Ce lycée privé parisien souhaite mettre en place des porte-clés connectés à la rentrée
Ce lycée privé parisien souhaite mettre en place des porte-clés connectés à la rentrée © Maxppp / Philippe Lavieille

Une pétition lancée le 20 juillet dernier (désormais fermée) a recueilli 3 360 signatures pour protester contre la mise en place de ces porte-clés connectés au lycée Rocroy Saint-Vincent de Paul à la rentrée. Son auteur "s’indigne contre cette décision". Il reconnait "des difficultés à communiquer sur la présence ou l’absence des élèves" dans le lycée mais juge _"anormal que les conséquences soient portées sur les élèves"_

Le fameux porte-clés est développé par New School. Sur son site internet, News School décrit l’objet comme un outil permettant de "remplacer les cartes de cantine, les cartes de lycéens ou carnets de liaison". Il permet également aux enseignants de faire l’appel "en quelques secondes", en se connectant directement à l’application. Grâce au Bleutooth, l’application se connecte aux porte-clés des élèves présents dans la classe. 

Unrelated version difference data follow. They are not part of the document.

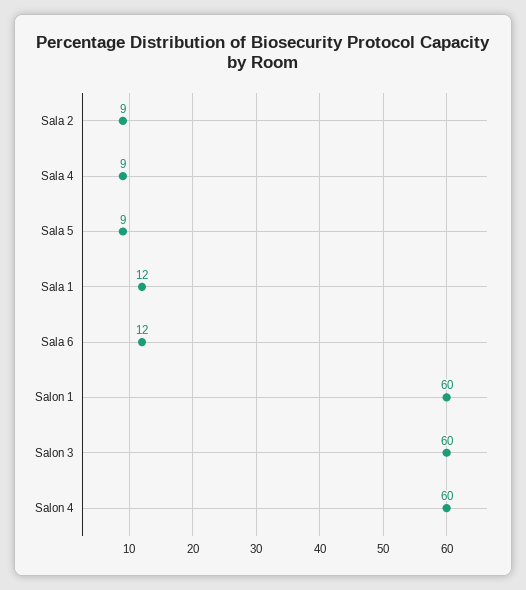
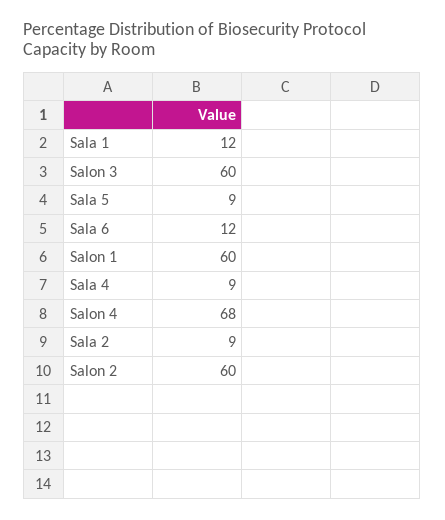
  {
    "Sala 2": 9,
    "Sala 4": 9,
    "Sala 5": 9,
    "Sala 1": 12,
    "Sala 6": 12,
    "Salon 1": 60,
    "Salon 3": 60,
-   "Salon 4": 60
+   "Salon 4": 68,
+   "Salon 2": 60
  }

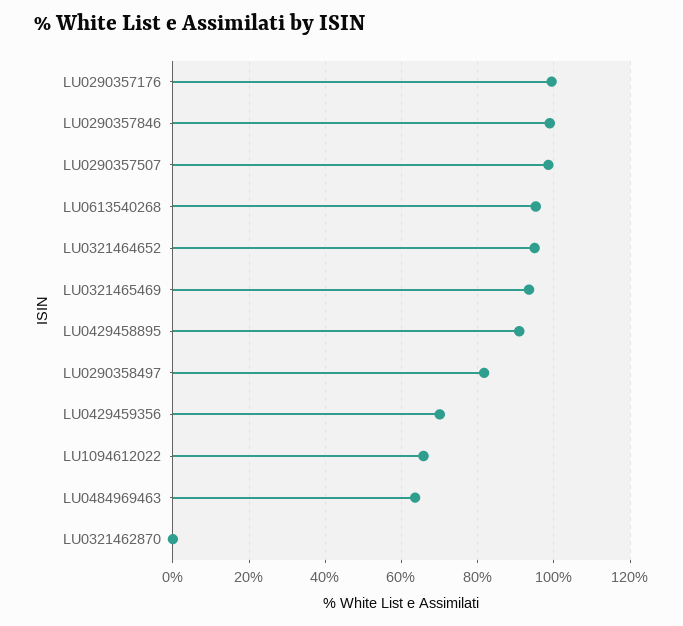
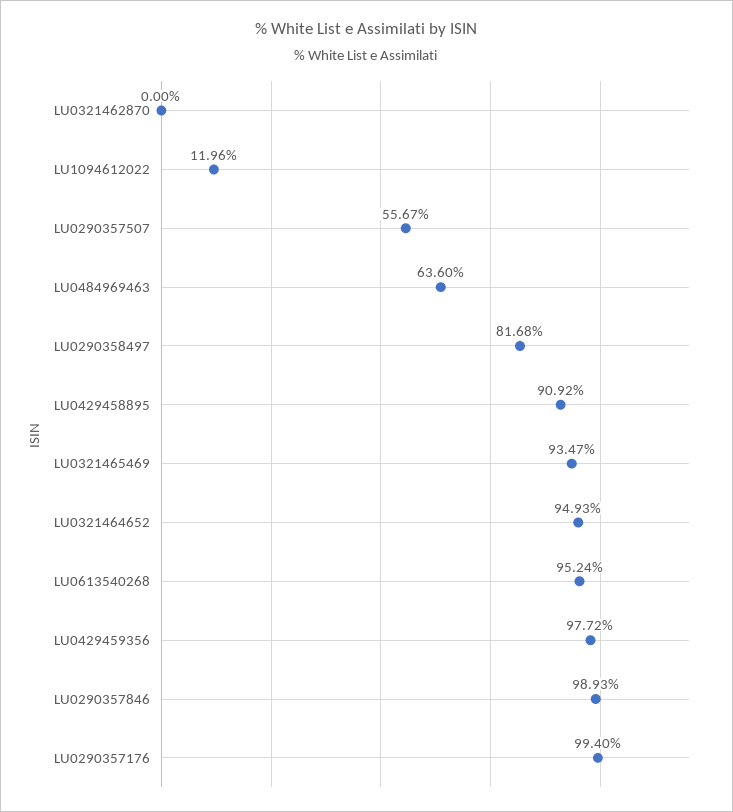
  {
    "LU0290357176": 99.4,
    "LU0290357846": 98.93,
-   "LU0290357507": 98,
+   "LU0290357507": 55.67,
    "LU0613540268": 95.24,
    "LU0321464652": 94.93,
    "LU0321465469": 93.47,
    "LU0429458895": 90.92,
    "LU0290358497": 81.68,
-   "LU0429459356": 70,
+   "LU0429459356": 97.72,
-   "LU1094612022": 66,
+   "LU1094612022": 11.96,
    "LU0484969463": 63.6,
    "LU0321462870": 0
  }

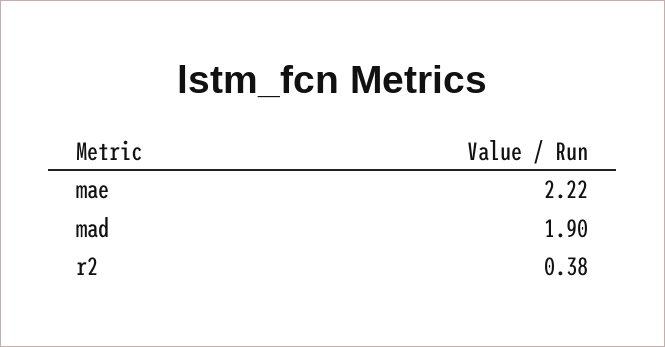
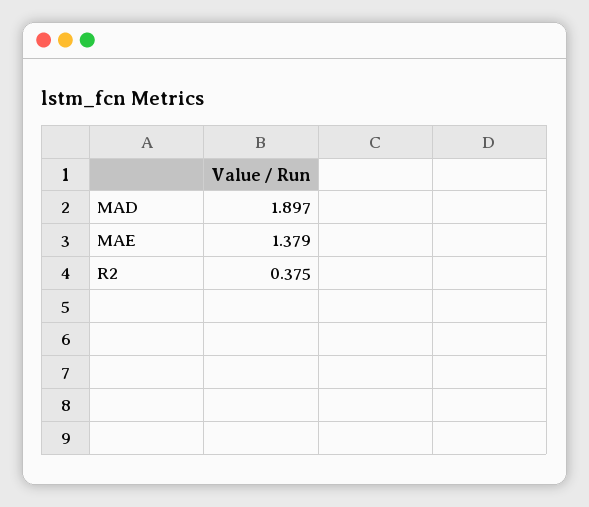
  {
-   "mae": 2.22,
+   "mae": 1.379,
    "mad": 1.897,
    "r2": 0.375
  }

Nous sommes incapables de géolocaliser les élèves - Philippine Dolbeau, fondatrice de New School

Philippine Dolbeau, fondatrice de la société New School et créatrice du porte-clés assure être"incapable de géolocaliser les élèves. L'outil sert uniquement à simplifier l’appel en classe. Le professeur peut utiliser l’application mobile seulement sur ses heures de cours. Nous ne cherchons pas et ne pouvons pas suivre les élèves à la trace". La cheffe d’entreprise ajoute "nous ne récoltons aucune donnée personnelle. Seul le chef d’établissement est responsable de ces données". D’après elle, entre 15 et 30 lycées privés ont mis en place le dispositif en dehors de l’Ile-de-France.

Alors qu’est-ce-qui ne va pas ? 

Une lycéenne interrogée sur le sujet déplore l’absence de communication de son établissement sur l’instauration de ce nouveau dispositif. "Le lycée fait ça uniquement parce qu’il y a eu beaucoup d’absentéisme l’an dernier. Mais ni nous, ni les parents n’ont été prévenus". L’une de ses camarades évoque quant à elle "un problème éthique évident" et s’inquiète d’une utilisation "à tort" des porte-clés dans le futur.

Du son côté, la Cnil indique qu’elle sera vigilante sur "le respect des principes de méthode et de fond" quant à l’utilisation de ce nouvel objet connecté par les établissements scolaires.